CHARLESTON, W.Va. -- A federal appeals court on Monday affirmed a decision that requires West Virginia regulators to improve the treatment of acid mine drainage and other pollution at abandoned coal mines that are being reclaimed by the state.
The 4th U.S. Circuit Court of Appeals upheld a January 2009 ruling that the state Department of Environmental Protection must obtain water pollution permits for mine sites being cleaned up by its Special Reclamation Fund program.
The lower court ruling by U.S. District Judge Irene M. Keeley in Northern West Virginia, and a similar decision by U.S. District Judge John T. Copenhaver in Southern West Virginia, would force the DEP to improve treatment so discharges from abandoned mine sites comply with state water pollution standards.

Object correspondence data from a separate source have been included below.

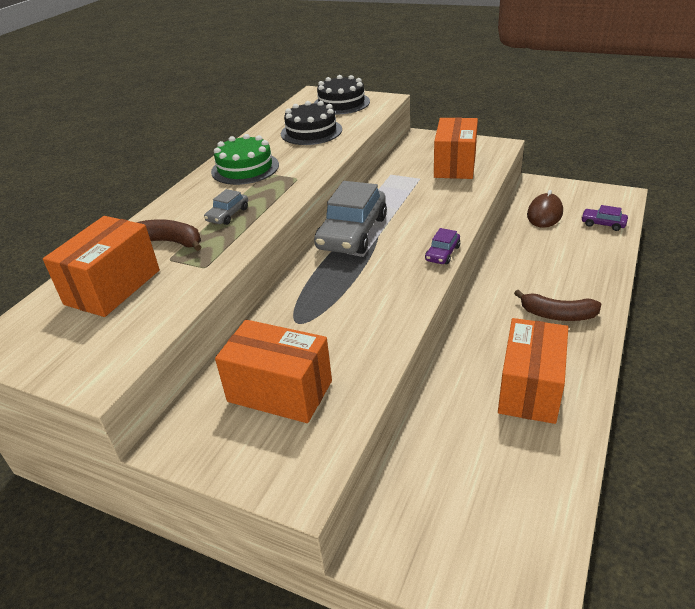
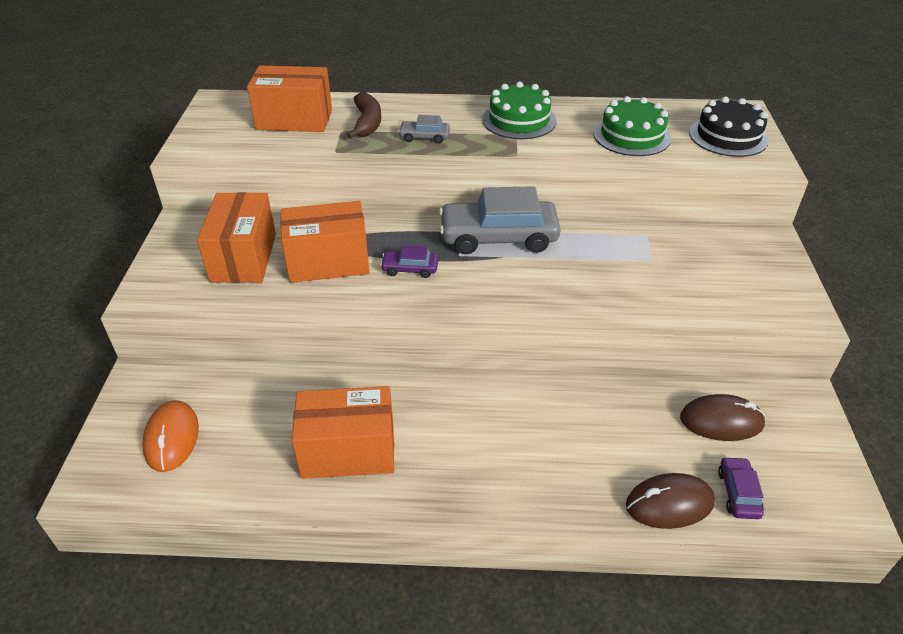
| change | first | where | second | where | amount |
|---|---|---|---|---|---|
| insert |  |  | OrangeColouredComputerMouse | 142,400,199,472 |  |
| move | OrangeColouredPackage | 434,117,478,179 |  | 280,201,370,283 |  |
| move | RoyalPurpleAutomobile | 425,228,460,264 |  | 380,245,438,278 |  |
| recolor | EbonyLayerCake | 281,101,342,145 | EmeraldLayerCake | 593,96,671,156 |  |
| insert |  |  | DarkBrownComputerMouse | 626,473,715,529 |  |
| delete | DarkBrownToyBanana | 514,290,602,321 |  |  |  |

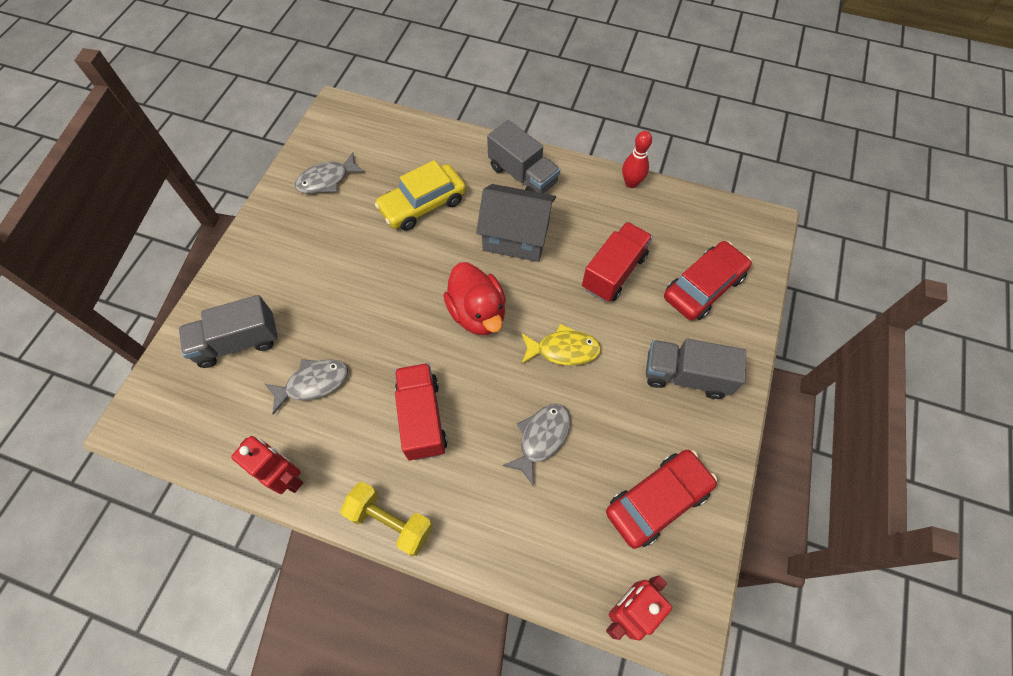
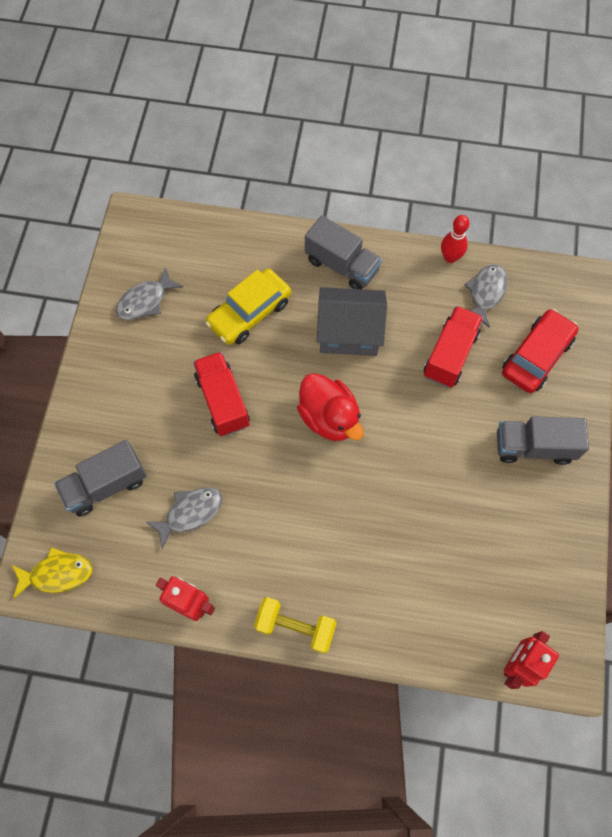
| change | first | where | second | where | amount |
|---|---|---|---|---|---|
| move | YellowFish | 521,324,601,366 |  | 12,547,93,599 |  |
| move | RedTruck | 395,363,447,460 |  | 193,352,250,436 |  |
| move | AshGreyFish | 502,404,570,485 |  | 464,264,508,328 |  |
| delete | RedAutomobile | 606,450,717,549 |  |  |  |

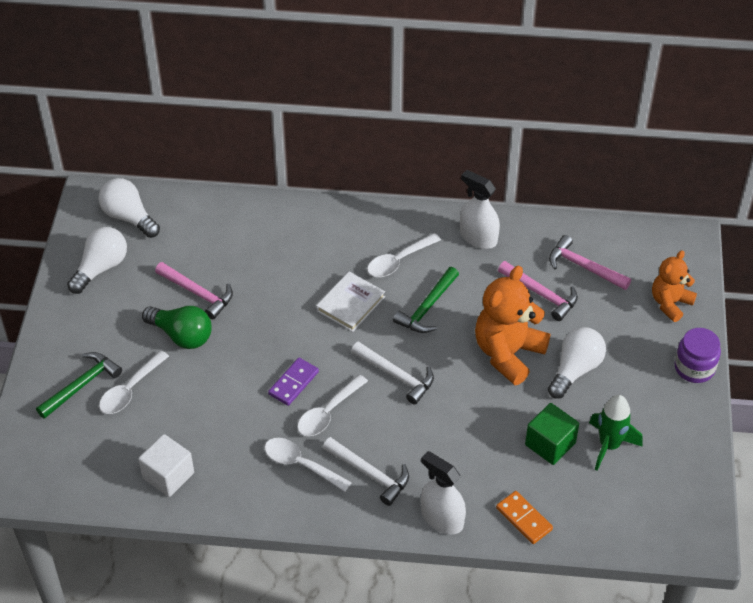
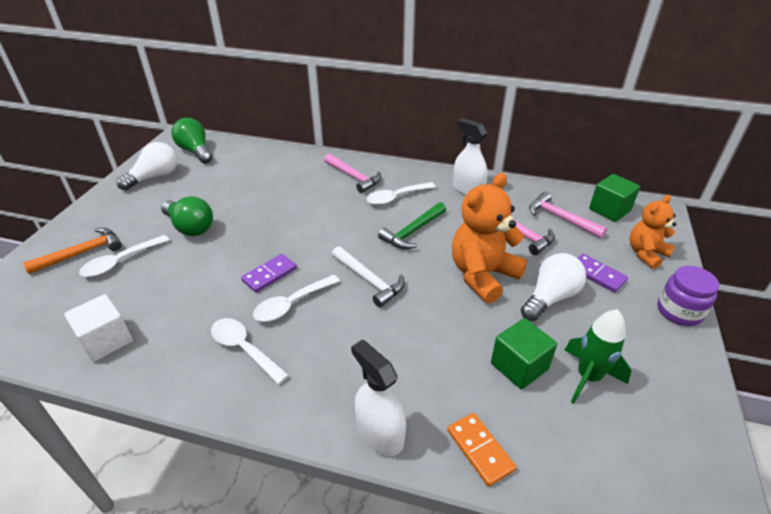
| change | first | where | second | where | amount |
|---|---|---|---|---|---|
| recolor | EmeraldClawHammer | 36,352,122,419 | OrangeColouredClawHammer | 23,228,122,274 |  |
| recolor | PureWhiteBulb | 98,178,160,238 | EmeraldBulb | 171,118,212,164 |  |
| move | RosePinkClawHammer | 155,262,233,319 |  | 324,154,382,193 |  |
| insert |  |  | RoyalPurpleDominoTile | 578,254,628,293 |  |
| insert |  |  | EmeraldBlock | 589,174,640,222 |  |
| delete | PureWhiteHardback | 316,271,385,332 |  |  |  |
| delete | PureWhiteClawHammer | 323,437,409,506 |  |  |  |

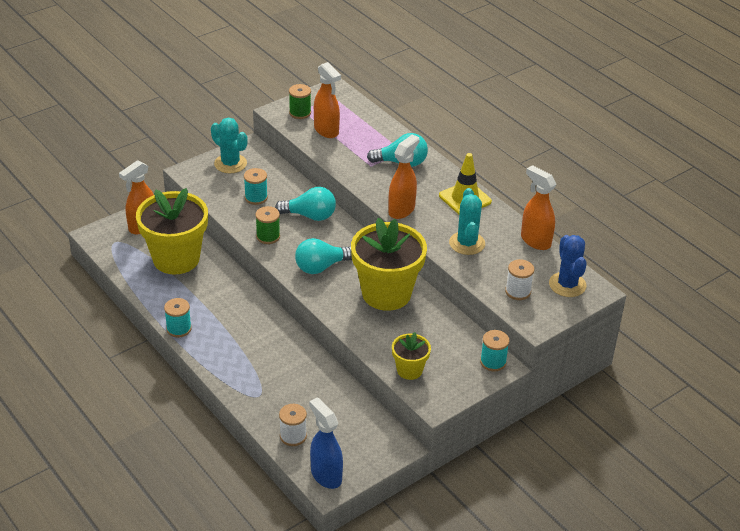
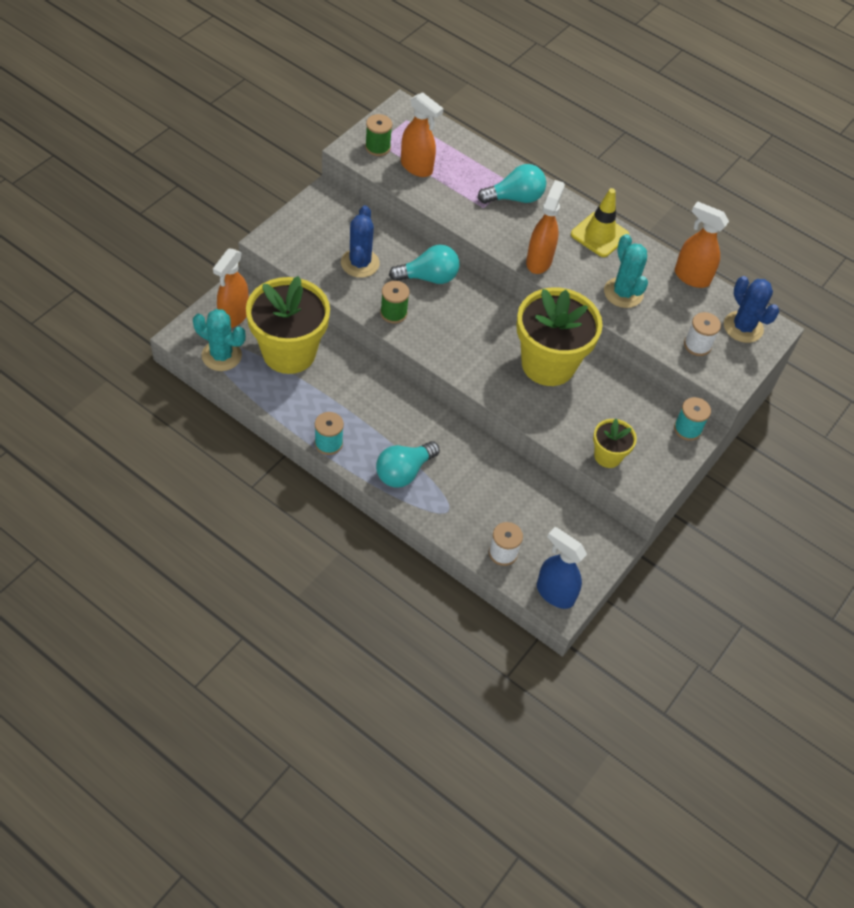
| change | first | where | second | where | amount |
|---|---|---|---|---|---|
| move | TealSaguaroCactus | 211,118,248,174 |  | 193,309,246,371 |  |
| replace | TealSpool | 244,168,268,205 | RoyalBlueSaguaroCactus | 341,205,380,278 |  |
| move | TealBulb | 295,238,352,274 |  | 376,441,440,488 |  |

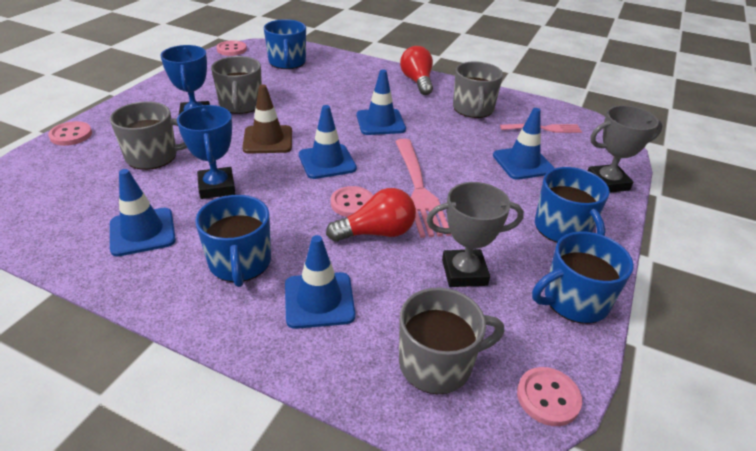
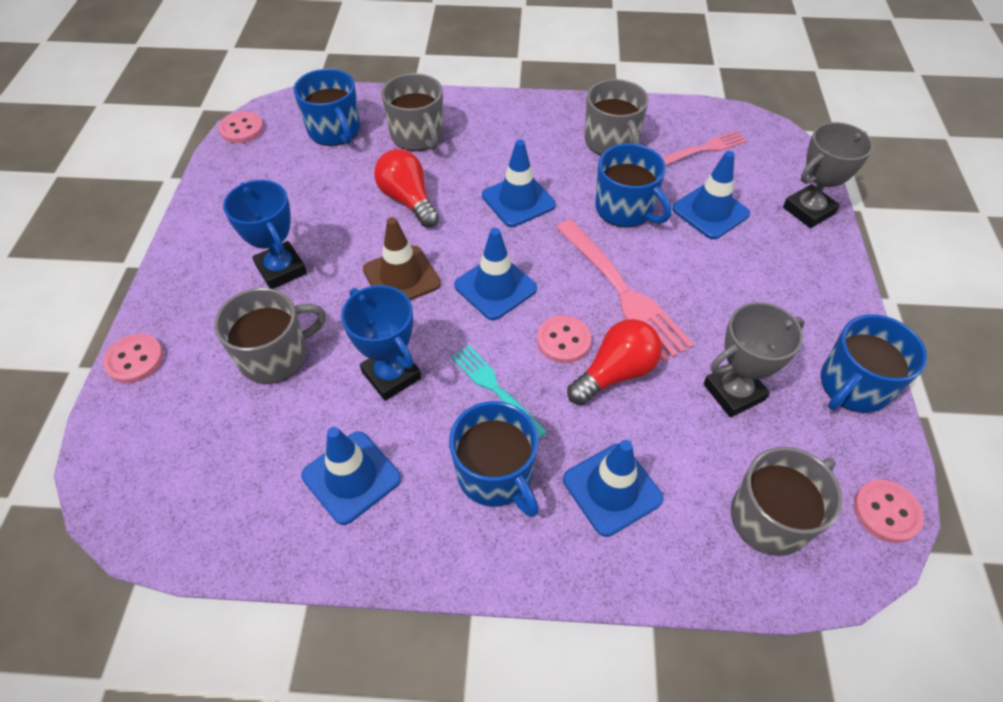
| change | first | where | second | where | amount |
|---|---|---|---|---|---|
| move | RedBulb | 400,46,433,95 |  | 374,149,439,228 |  |
| move | AshGreyMug | 211,56,262,114 |  | 381,73,443,151 |  |
| insert |  |  | TealFork | 451,345,547,439 |  |
| move | RoyalBlueMug | 535,167,610,243 |  | 595,143,671,228 |  |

"The state was running these sites 'off the books' to try to escape accountability for necessary water treatment," said Jim Hecker, environmental enforcement director at Public Justice and lead lawyer for the West Virginia Highlands Conservancy, which brought the case.
DEP spokeswoman Kathy Cosco said agency officials are disappointed with the ruling and are considering their options.
Eventually, the court ruling could force the DEP and state lawmakers to increase coal taxes to fund millions of dollars of pollution reductions at former coal-mining sites across West Virginia. It also could affect how the DEP handles permit applications for future operations where acid mine drainage is predicted to continue after mining is completed.
In rejecting the DEP's appeal of Keeley's earlier decision, a three-judge panel of the 4th Circuit turned down arguments that requiring permits and pollution compliance at these abandoned mines was impractical, if not impossible.
"These arguments about the heavy burdens imposed by the permit program are hardly novel," Judge J. Harvie Wilkinson wrote in the 17-page 4th Circuit decision. "Any time Congress imposes a permit scheme, some regulated entities will complain that the permits impose onerous costs and will led to all manner of hazardous consequences. We are not in the business of rewriting laws whenever parties allege it is difficult to comply with them."
The 4th Circuit also rejected the DEP's argument that it did not have to obtain permits because the original pollution was caused not by the agency, but by coal companies that operated mines at the sites.